BROOKLYN — Straphangers at the Gates Avenue subway stop are calling on the MTA to open a shuttered entrance, citing congestion during rush hour and safety concerns at the station.

Bushwick resident David Fulkerson circulated an online petition this month, writing, “It’s time to open the gates at Gates!!!” 

A pair of staircases on either side of the street at Broadway and Quincy Street on the Bushwick and Bedford-Stuyvesant border are currently the only way in or out of the station.

Another set of entrances three blocks away at Broadway and Palmetto Street and Broadway near Monroe Street are shuttered.

Fulkerson, 47, said he first noticed the closed staircases when he started using the station in March.

“I thought it was a temporary situation, I thought they were working on something,” he said.

“As I started meeting more neighbors and friends, people said it’s never been open. It’s kind of like urban folklore about how long it’s been closed, some people say before 2000.”

The MTA did not provide details on the closure of the entrances.

Fulkerson and other riders said that an additional entrance and exit on the platform would help with safety.

“With increased sexual assaults in the area, if people see there’s someone lurking around the exit, there’s no other choice,” he said.
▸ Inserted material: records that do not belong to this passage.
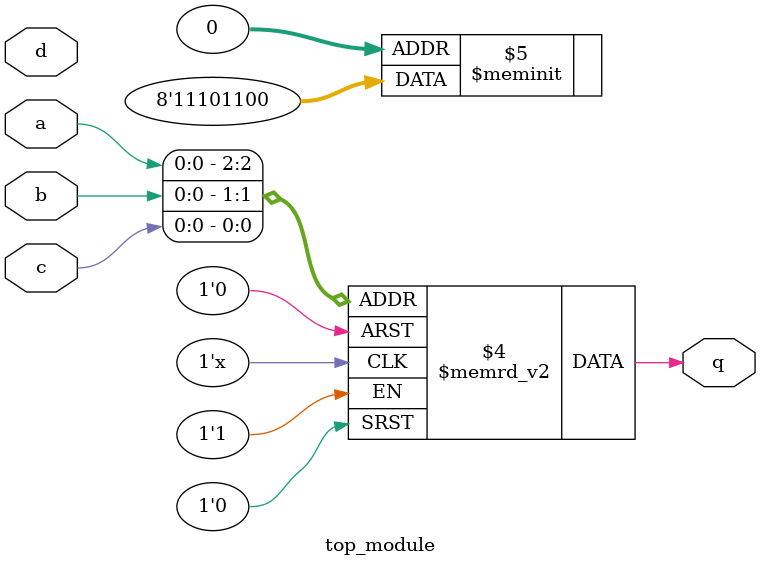
<source format=sv>
module top_module (
	input a, 
	input b, 
	input c, 
	input d,
	output reg q
);
	
	always @*
	begin
		case ({a, b, c})
			3'b000: q = 0;
			3'b001: q = 0;
			3'b010: q = 1;
			3'b011: q = 1;
			3'b100: q = 0;
			3'b101: q = 1;
			3'b110: q = 1;
			3'b111: q = 1;
		endcase
	end

endmodule

</source>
Longtime customers at the station added that having only one entrance creates a fire hazard, and others said there’s often a “traffic jam” of people during rush hour leading to missed trains.

“It would be so much better to have both sides open for everybody’s general safety,” said Gypsy Hill, 26, who uses the station to get to work.

During the colder months, those who live closer to the shuttered staircases have to walk further in inclement weather, potentially impacting elderly riders, Fulkerson said.

The Gates Avenue station has a weekday ridership of 6,521 customers, according to an MTA spokesman.

Advocates have asked the MTA to open shuttered subway staircases and entrances along the J and Z lines to brace for the looming L train shutdown.

There are gated staircases at 12 locations along Broadway, according to 2014 data.

Earlier this summer, a group of high schoolers sought to improve the busy commercial corridor and requested that the MTA open an entrance to the Kosciuszko station near DeKalb Avenue.

Fulkerson said, following the online petition, which had gathered 129 supporters as of Monday afternoon, he plans to ask for signatures from riders at his station.

“We are already looking at the potential of reopening closed entrances where it’s feasible to do so,” MTA spokesman Kevin Ortiz said, though no further details were available on whether Gates Avenue was being considered.